There are limitations to this study. Firstly, electronic PDMs were not worn by the medical staff during all procedures. First operator PDMs were registered in 440 out of 587 procedures and FT PDMs in 415 procedures, respectively. For relative FO and FT analysis, consequently, only corresponding DAP data were used for procedures in which a staff PDM was registered. Secondly, real-time live feedback on the current dose rate was provided to the medical staff 24 months prior to the start of the study and during the study. The provided data therefore might reflect exposure based on a prior learning curve and general higher awareness for occupational exposure. In clinics without real-time feedback, actual exposure might therefore be higher and a larger dose reduction may be feasible after introducing real-time monitoring and personal feedback. Thirdly, the presented exposure levels reflected the procedure types most often performed at our institution. This certainly does not cover the full repertoire of interventional radiology procedures. Future research in other centers has to be performed to provide exposure levels for more procedure types and other angio-suites. This could ultimately help to develop benchmark values for patient and staff exposure.

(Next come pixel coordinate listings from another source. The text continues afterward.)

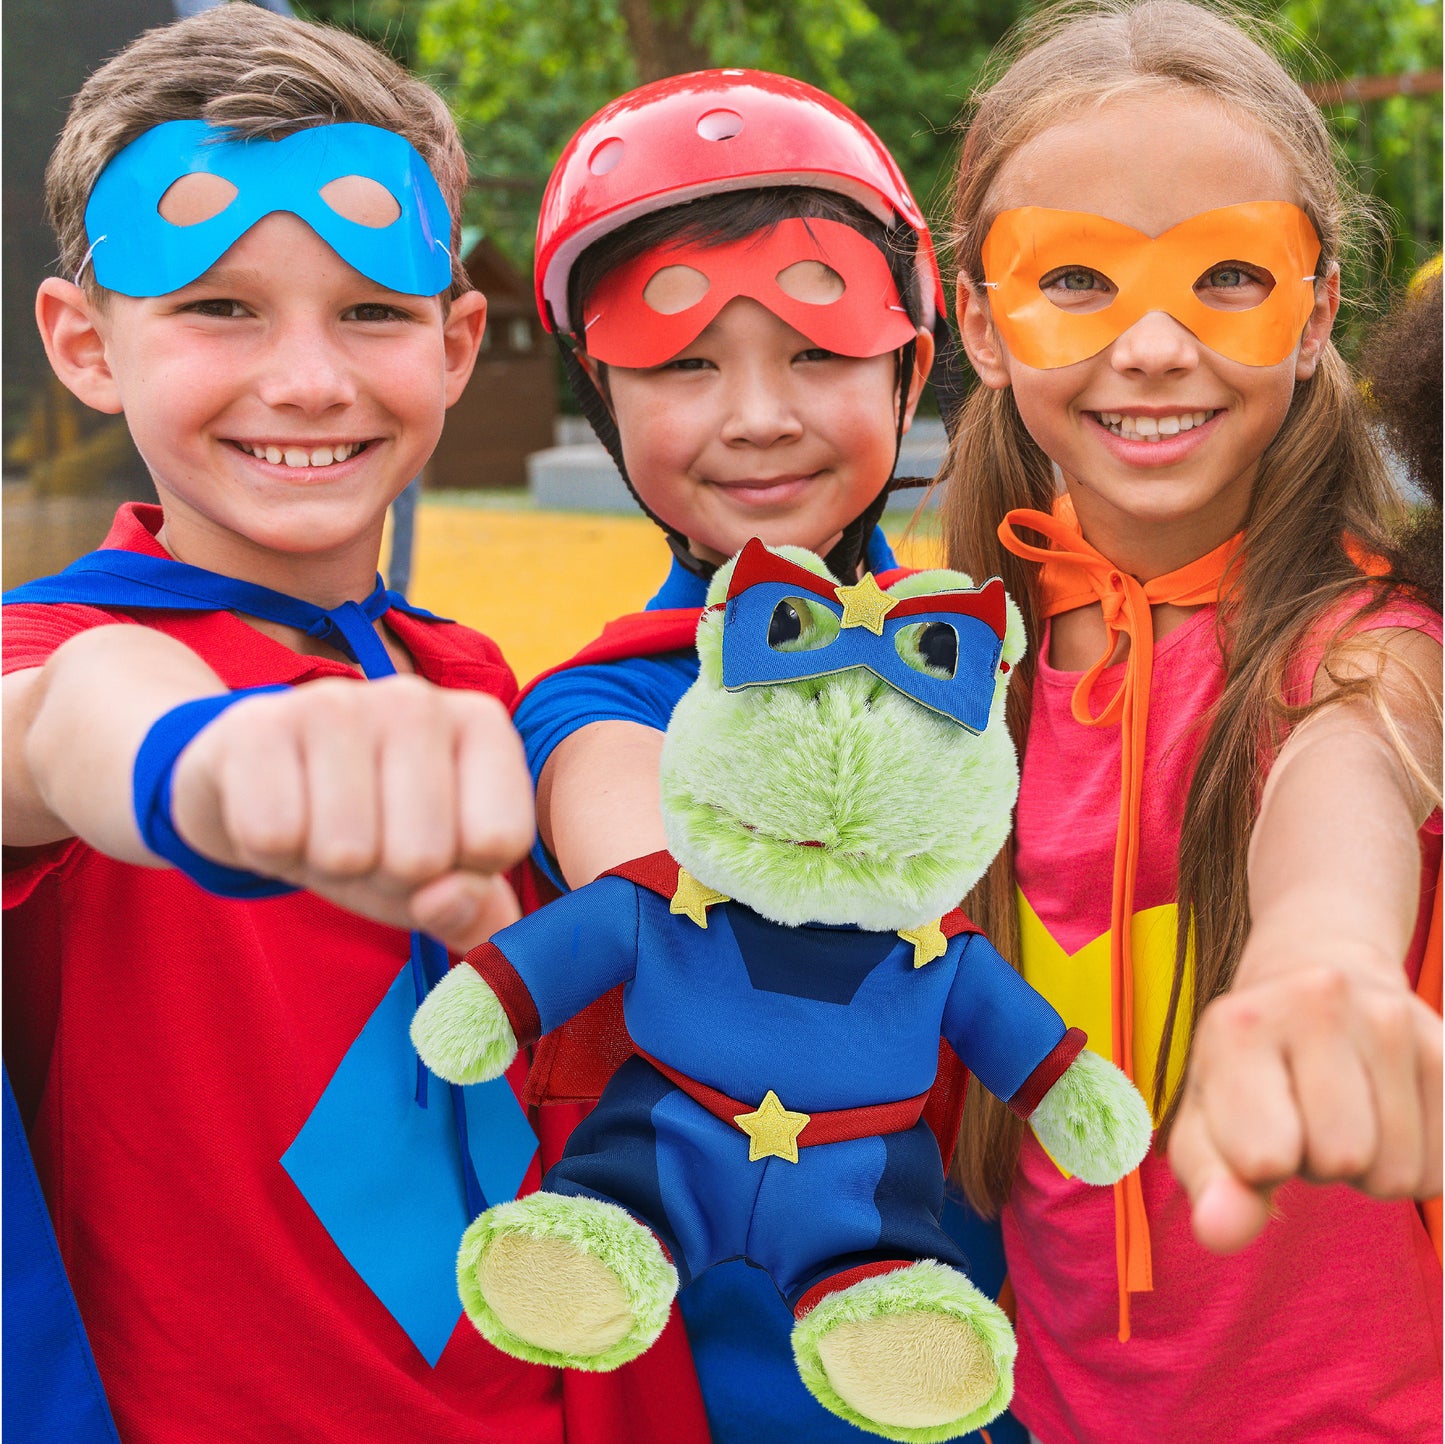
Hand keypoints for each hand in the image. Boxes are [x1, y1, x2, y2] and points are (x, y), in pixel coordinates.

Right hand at [170, 674, 533, 951]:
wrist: (256, 787)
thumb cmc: (370, 831)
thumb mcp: (437, 880)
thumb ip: (476, 911)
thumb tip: (446, 899)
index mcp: (483, 725)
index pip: (499, 841)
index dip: (456, 876)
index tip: (431, 846)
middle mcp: (418, 699)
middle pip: (422, 857)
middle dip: (386, 878)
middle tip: (364, 842)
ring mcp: (336, 701)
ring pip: (347, 853)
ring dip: (327, 867)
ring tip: (319, 827)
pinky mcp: (257, 722)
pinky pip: (273, 837)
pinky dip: (268, 850)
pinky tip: (275, 811)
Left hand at [1168, 940, 1441, 1254]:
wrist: (1315, 971)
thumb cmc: (1248, 1068)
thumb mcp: (1207, 1118)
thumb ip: (1209, 1179)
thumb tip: (1220, 1233)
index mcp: (1238, 1025)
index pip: (1263, 1155)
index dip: (1259, 1168)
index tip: (1251, 1133)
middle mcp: (1317, 1003)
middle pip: (1343, 1160)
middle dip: (1319, 1162)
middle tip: (1302, 1115)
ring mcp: (1391, 1018)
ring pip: (1399, 1173)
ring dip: (1368, 1166)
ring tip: (1339, 1109)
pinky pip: (1444, 1172)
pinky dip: (1415, 1163)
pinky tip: (1383, 1110)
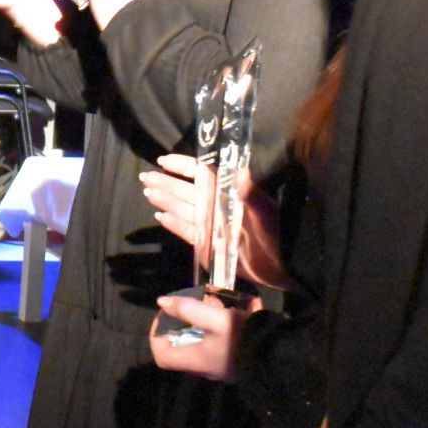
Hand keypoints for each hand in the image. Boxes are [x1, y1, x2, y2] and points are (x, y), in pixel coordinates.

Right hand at [141, 154, 291, 289]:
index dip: (183, 166)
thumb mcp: (265, 212)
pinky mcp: (209, 246)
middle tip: (145, 177)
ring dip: (166, 201)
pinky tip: (161, 216)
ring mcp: (212, 227)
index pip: (201, 175)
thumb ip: (250, 193)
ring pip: (183, 210)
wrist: (283, 267)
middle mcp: (217, 207)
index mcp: (229, 194)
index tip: (163, 160)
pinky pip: (187, 232)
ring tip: (148, 192)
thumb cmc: (276, 234)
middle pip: (186, 191)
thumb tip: (240, 170)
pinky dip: (174, 224)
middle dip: (166, 183)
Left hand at [148, 290, 251, 380]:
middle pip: (183, 346)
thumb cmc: (242, 338)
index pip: (162, 356)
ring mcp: (222, 365)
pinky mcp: (237, 360)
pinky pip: (221, 342)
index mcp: (196, 360)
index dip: (157, 335)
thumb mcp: (216, 319)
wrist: (280, 355)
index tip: (166, 315)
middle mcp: (206, 367)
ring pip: (203, 342)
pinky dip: (222, 326)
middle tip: (195, 303)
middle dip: (186, 322)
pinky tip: (234, 309)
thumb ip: (188, 309)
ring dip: (205, 321)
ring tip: (217, 301)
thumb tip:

In conclusion, comprehensive monitoring of patient and staff dose is crucial for continuous optimization of radiation safety. This study provides expectable exposure levels for medical staff from certain types of interventional procedures and offers suggestions for optimizing radiation protection. The benefit for Patients from minimally invasive interventional procedures is immense and indisputable. However, medical staff and health care providers must continue their efforts to keep radiation exposure as low as reasonably achievable for both patients and staff. Individual dosimetry is a necessary and unquestionable part of this effort.